Tapi mau nggak mau, mahasiswa tingkat akhir memang harus menunaikan ibadah skripsi ini. Ibarat menikah, skripsi ini adalah rangkaian menuju akad. Sudah pacaran bertahun-tahun, melakukan banyak hal, mulai dari yang enak-enak, sampai yang busuk-busuk, lalu dihadapkan dengan persiapan pernikahan yang ribet dan susahnya minta ampun. Skripsi kurang lebih sama. Kuliah selama empat tahun atau lebih, dan kalau mau lanjut ke level selanjutnya ya harus mengerjakan skripsi. Mau nggak mau, sesulit apapun kudu dijalani.

Sebagai mahasiswa tingkat akhir yang mulai masuk dunia skripsi, saya memang belum menemukan kesulitan yang gimana-gimana. Belum juga sampai pada taraf harus sambat tiap hari perkara syarat lulus yang satu ini. Namun saya punya keyakinan bahwa mengerjakan skripsi itu nggak sesulit, seribet dan se-mengerikan yang orang-orang kira.

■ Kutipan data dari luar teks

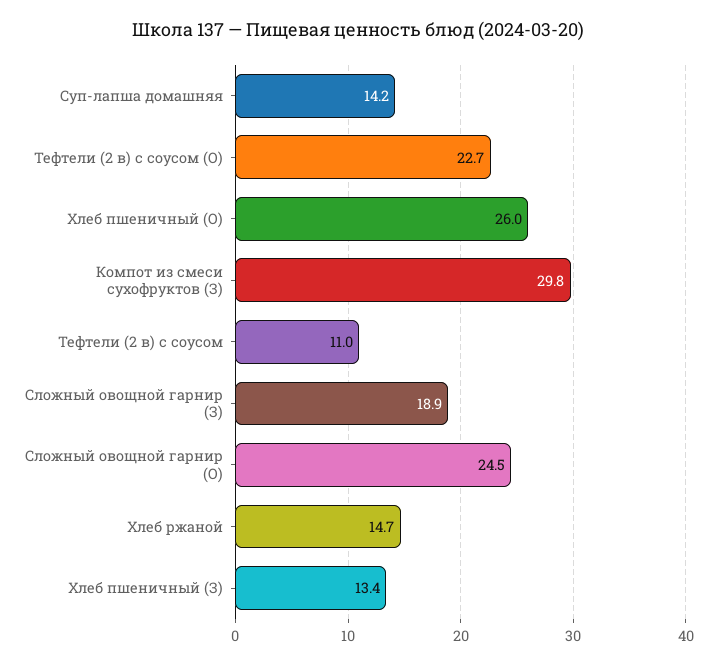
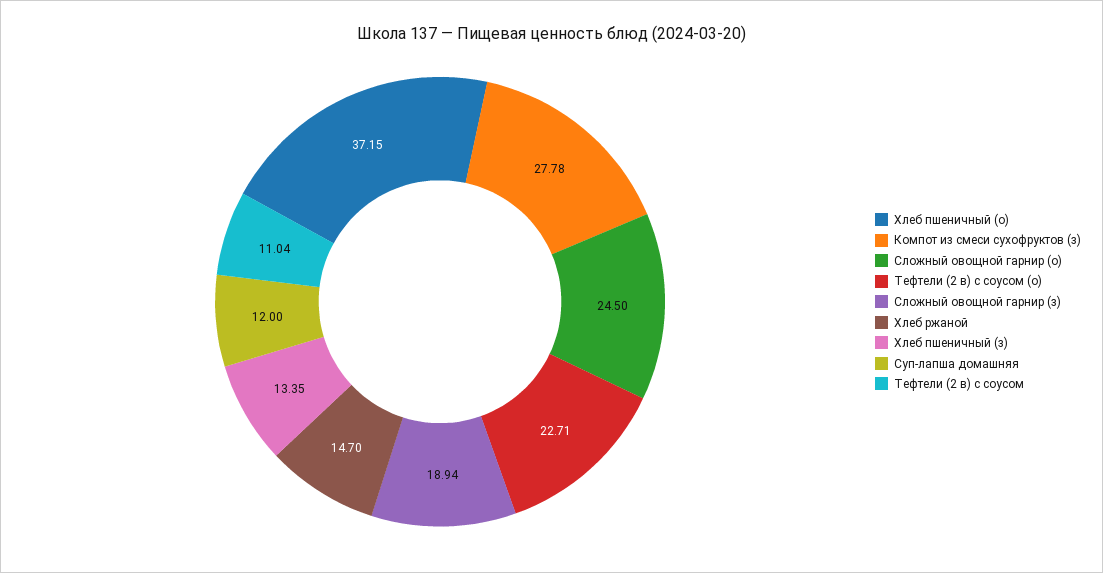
  {
-   "Суп-лапша домашняя": 14.2,
+   "Суп-лапша домашняя": 12,
    "Тефтели (2 в) с соусом (О)": 22.71,
-   "Хлеб пшеничный (О)": 26,
+   "Хлеб пшеничный (О)": 37.15,
-   "Компот из смеси сухофруктов (З)": 29.8,
+   "Компот из смеси сухофруктов (З)": 27.78,
    "Тефтели (2 в) с соусом": 11.04,
    "Сложный овощной гарнир (З)": 18.94,
    "Сложный овощной гарнир (О)": 24.5,
    "Хлеб ржаной": 14.7,
    "Хлеб пшеничный (З)": 13.35
  }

Saya masih berkeyakinan penuh, kalau sebenarnya skripsi itu mudah, dengan tiga syarat berikut:

1. Nggak Malas

Ini adalah penyakit semua umat manusia dari zaman Nabi Adam sampai akhir zaman kelak. Malas. Banyak mahasisiswa yang kesulitan mengerjakan skripsi bukan karena memang sulit, tapi karena mereka malas. Ketika memasuki semester akhir, otomatis mata kuliah sudah berkurang. Mungkin tinggal satu atau dua mata kuliah saja. Sisanya ya hanya bimbingan skripsi saja.

Minimnya mata kuliah (dan jam kuliah, tentunya) yang membuat mahasiswa malas. Daripada pergi ke kampus, mending pergi ke café, ngopi-ngopi, atau malah rebahan saja di kamar. Walhasil, mereka lupa sama skripsinya dan nggak segera mengerjakan. Nanti ketika sudah agak lama, baru sadar kalau skripsinya belum diapa-apakan. Sambat lagi deh.

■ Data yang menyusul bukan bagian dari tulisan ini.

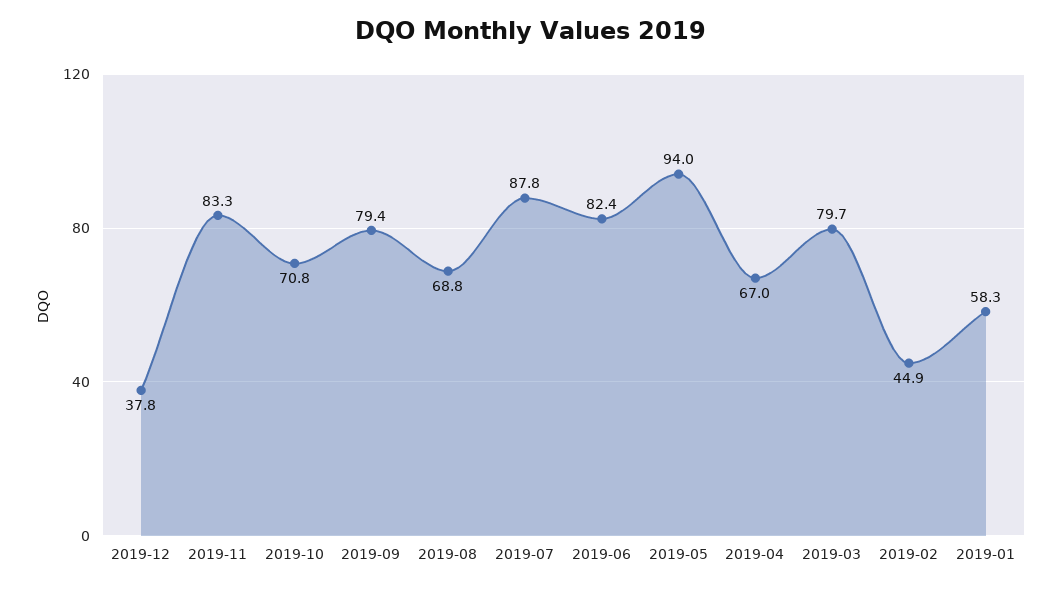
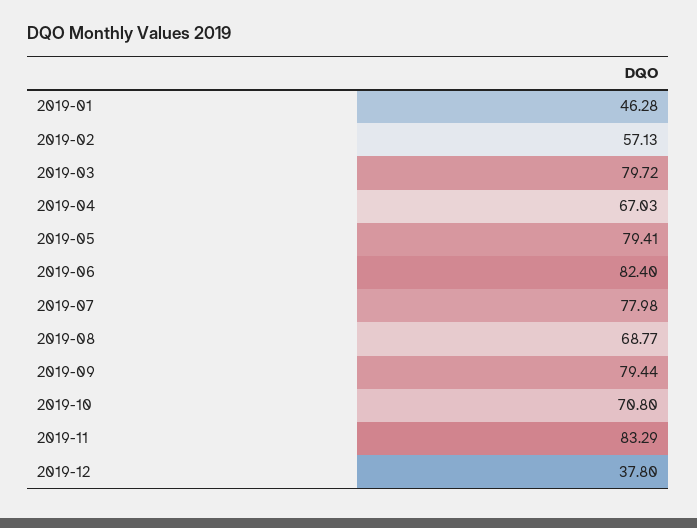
  {
    "2019-12": 37.8,
    "2019-11": 83.29,
    "2019-10": 70.8,
    "2019-09": 79.44,
    "2019-08": 68.77,
-   "2019-07": 87.8,
+   "2019-07": 77.98,
    "2019-06": 82.4,
-   "2019-05": 94,
+   "2019-05": 79.41,
    "2019-04": 67.03,
    "2019-03": 79.72,
-   "2019-02": 44.9,
+   "2019-02": 57.13,
-   "2019-01": 58.3
+   "2019-01": 46.28
  }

Buat ritme harian yang jelas untuk menggarap skripsi. Tetap bangun pagi, bikin kopi, menghadap laptop, dan jangan merasa kamu ini pengangguran hanya karena ambil sedikit mata kuliah. Lawan malasmu adalah kunci paling utama.

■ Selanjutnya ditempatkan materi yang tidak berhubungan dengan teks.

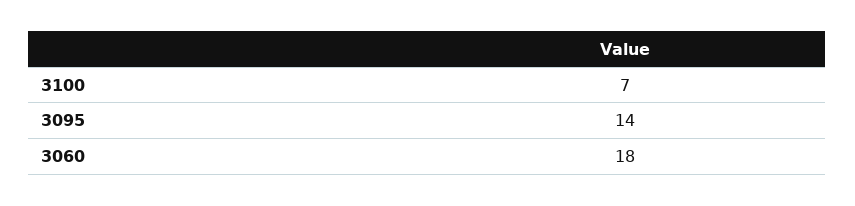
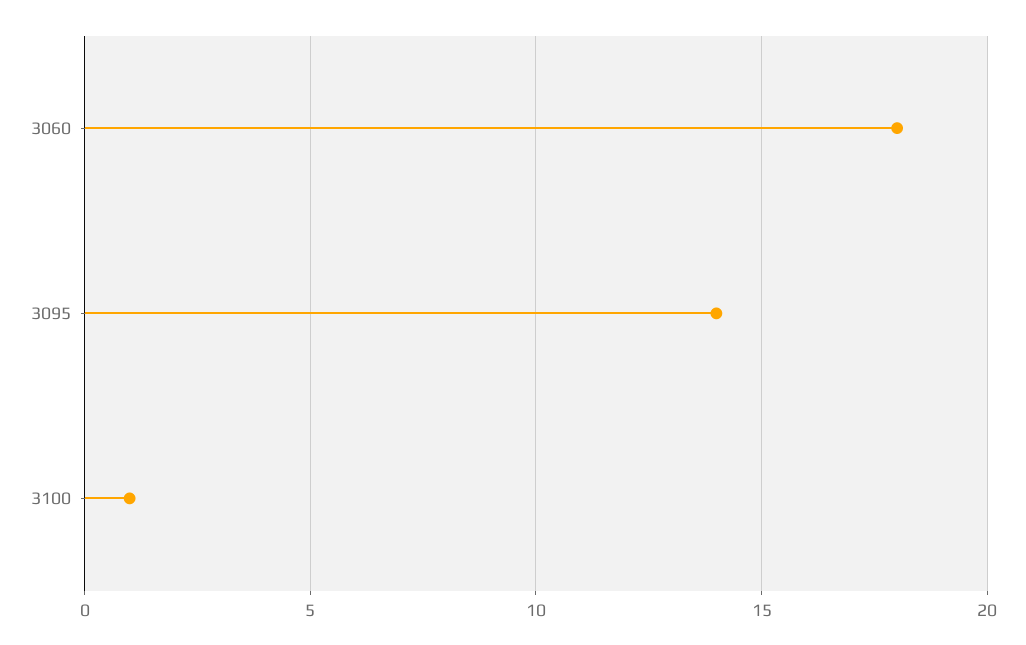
  {
-   "3100": 7,
+   "3100": 1,
    "3095": 14,
    "3060": 18
  }

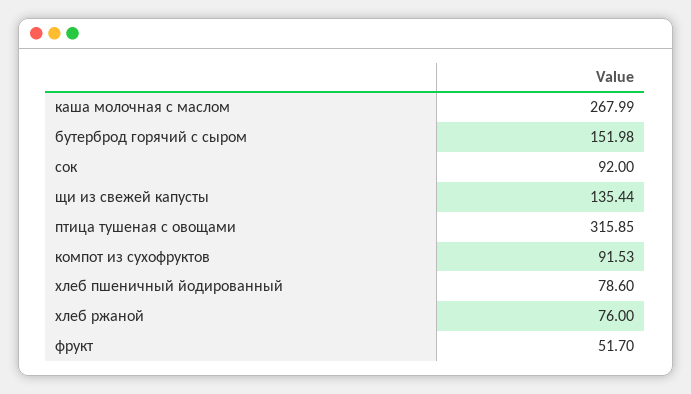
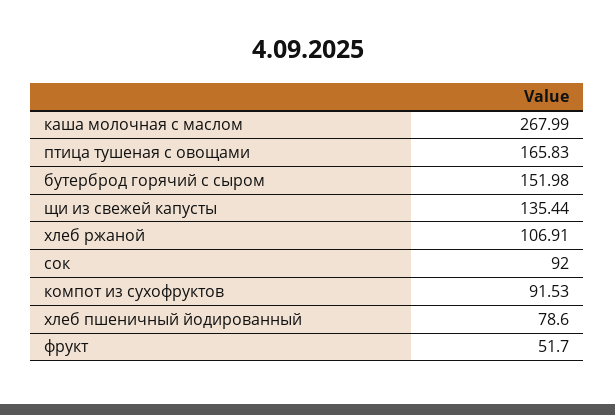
  {
    "каша молочная с маслом": 267.99,
    "бутерброд горячий с сыром": 151.98,
    "сок": 92,
    "щи из свежей капусты": 135.44,
-   "птица тушеная с овощами": 315.85,
+   "птица тушеная с овощами": 165.83,
    "компот из сухофруктов": 91.53,
    "хлеб пшеничный йодированный": 78.6,
-   "хлеб ржаной": 76,
+   "хлеб ржаной": 106.91,
    "фрукт": 51.7
  }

2. Nurut Sama Dosen Pembimbing

Ini juga jadi masalah. Banyak mahasiswa yang merasa sok tahu dengan membangkang sama dosen pembimbing. Disuruh memperbaiki, malah bilang “ini nggak sesuai kemauan saya”. Padahal fungsi adanya dosen pembimbing adalah mengarahkan skripsi mahasiswa ke arah yang sesuai. Ya kalau misalnya mahasiswanya lebih pinter dari dosennya, sah-sah saja membangkang. Idealis boleh, tapi kita kadang perlu rendah hati dan menyadari kalau dosen pembimbing punya pengalaman lebih banyak dan kamu belum tentu lebih pintar dari beliau-beliau.

Adanya dosen pembimbing itu ibarat pagar yang membatasi agar skripsi mahasiswa nggak ke mana-mana, biar sesuai dengan apa yang tertera di judul dan abstrak. Kadang ada yang sok pinter dengan membangkang pada dosen pembimbing, terus setelah skripsinya jadi dan diuji, malah berantakan dan banyak revisi. Udah gitu teorinya ke mana-mana, nggak konsisten lagi. Coba kalau nurut sama dosen pembimbing, pasti mengerjakan skripsi nggak akan sesulit itu, dan nggak akan banyak revisi.

3. Nggak Usah Dikerjakan

Ya ini jalan terakhir, sih. Kalau ada yang merasa skripsi itu susah, ribet, dan menakutkan, lebih baik nggak usah dikerjakan. Daripada sambat dan bikin masyarakat, mending nggak usah sekalian. Ketika mata kuliah sudah habis semua, cabut aja dari kampus, biar nggak merasakan susahnya mengerjakan skripsi. Toh kan katanya di dunia nyata, pengalaman lebih berharga dari skripsi.

Nah, gimana? Abis baca uraian di atas jadi semakin sadar kan kalau skripsi itu mudah?